WHAT YOU ARE ASKED TO DO
Nothing besides a number belongs in the answer, which is how many lines of the listing contain the string "assign".
▼
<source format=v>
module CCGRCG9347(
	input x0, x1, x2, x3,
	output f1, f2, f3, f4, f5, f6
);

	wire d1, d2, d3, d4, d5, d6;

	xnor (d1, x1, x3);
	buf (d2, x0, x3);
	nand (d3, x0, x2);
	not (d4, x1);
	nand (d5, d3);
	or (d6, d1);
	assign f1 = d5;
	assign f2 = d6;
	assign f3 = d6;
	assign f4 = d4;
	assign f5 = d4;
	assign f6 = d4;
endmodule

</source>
▲
▼
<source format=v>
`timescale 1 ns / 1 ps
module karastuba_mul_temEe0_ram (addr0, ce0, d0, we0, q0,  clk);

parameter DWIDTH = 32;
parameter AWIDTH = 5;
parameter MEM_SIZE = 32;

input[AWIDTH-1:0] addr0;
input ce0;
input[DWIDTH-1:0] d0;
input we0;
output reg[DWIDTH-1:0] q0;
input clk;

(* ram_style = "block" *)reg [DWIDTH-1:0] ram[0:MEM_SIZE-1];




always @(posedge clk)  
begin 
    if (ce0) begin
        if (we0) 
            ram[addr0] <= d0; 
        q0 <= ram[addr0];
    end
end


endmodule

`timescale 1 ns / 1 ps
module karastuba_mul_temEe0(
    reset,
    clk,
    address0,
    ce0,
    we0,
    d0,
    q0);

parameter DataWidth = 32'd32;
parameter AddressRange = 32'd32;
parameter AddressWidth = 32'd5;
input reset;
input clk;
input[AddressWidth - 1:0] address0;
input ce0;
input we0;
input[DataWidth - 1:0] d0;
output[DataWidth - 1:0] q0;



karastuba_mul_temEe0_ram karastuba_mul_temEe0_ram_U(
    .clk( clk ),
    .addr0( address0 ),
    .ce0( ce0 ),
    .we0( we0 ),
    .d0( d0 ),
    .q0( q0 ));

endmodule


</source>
▲
▼
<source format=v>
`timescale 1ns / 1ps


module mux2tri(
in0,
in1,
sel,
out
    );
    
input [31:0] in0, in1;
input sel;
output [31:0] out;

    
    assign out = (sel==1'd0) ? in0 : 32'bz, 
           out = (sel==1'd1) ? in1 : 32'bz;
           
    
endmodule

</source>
▲
OUTPUT FOR THIS EXERCISE
7